» Selected passage:
☆ ☆ ☆ ☆
Qualifying businesses and community buildings can have solar panels installed for no capital cost. Suitable rooftops need to be south, east or west-facing and in sound condition, with a surface area around the size of a tennis court (300m²). The building will also need to have significant daytime electricity usage throughout the year.

The Big Solar Co-op owns and manages the panels, selling the electricity generated directly to the host site and to the grid. This means that the host site benefits from reduced energy bills and a smaller carbon footprint.

Jon elaborates: “We’ve come up with an offer which is much more appealing to big energy users than commercial rent-a-roof schemes.

“Our terms are more flexible and as a carbon-first organisation we are not taking big profits out so the savings to host sites are significant.

“We also have a great offer for volunteers who want to make more solar happen in their neighbourhood. By operating across the UK and providing support through a broad network we can make it happen together and make a difference to climate change.”

Installations are based on a flexible legal agreement, which includes a buyout clause after five years with no penalty fees for the business.
☆ ☆ ☆ ☆
» Raw data:
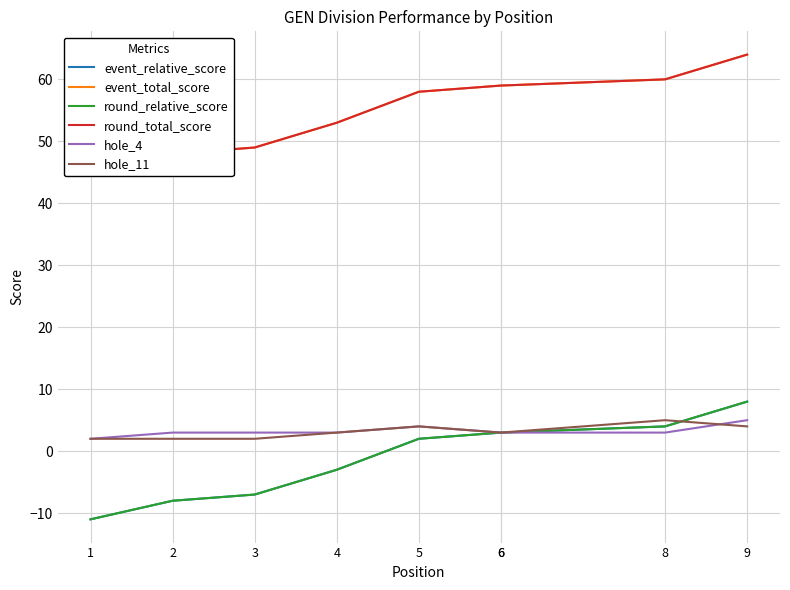

What are all the series names shown in the legend?

event_relative_score, event_total_score, round_relative_score, round_total_score, hole_4, hole_11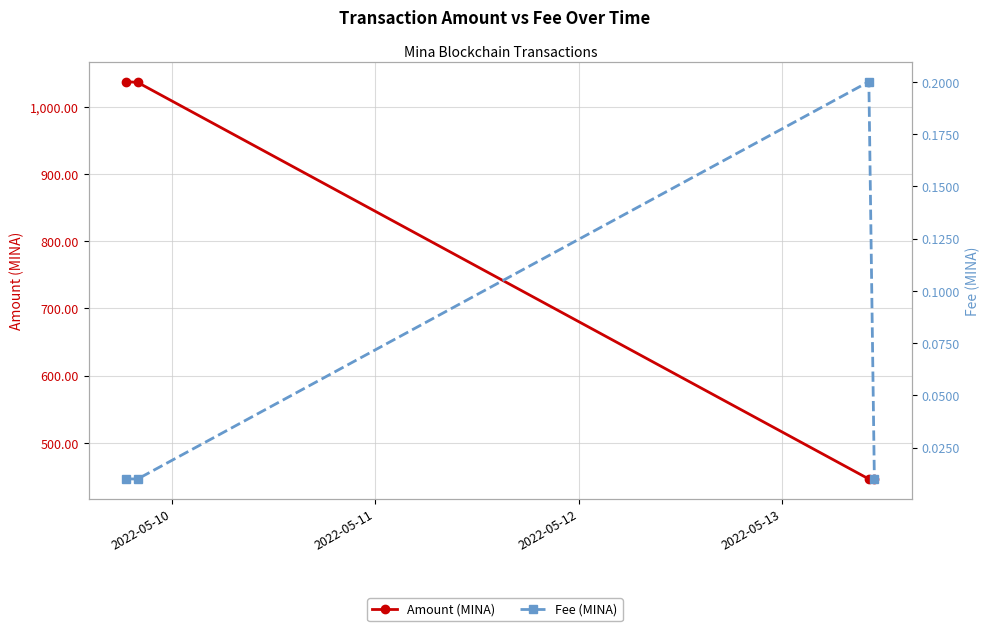

Which series has the largest range (max minus min)?

Amount (MINA)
☆ ☆ ☆ ☆
» Instructions:
A – According to the solar co-op passage, after how many years can a business use the buyout clause?
B – Retype the solar co-op passage, beginning at the words "The Big Solar" and stopping after "smaller carbon footprint.".
The data has no connection to the text.

» Answers to each task:
A – After five years, with no penalty fees.

B –
The Big Solar Co-op owns and manages the panels, selling the electricity generated directly to the host site and to the grid. This means that the host site benefits from reduced energy bills and a smaller carbon footprint.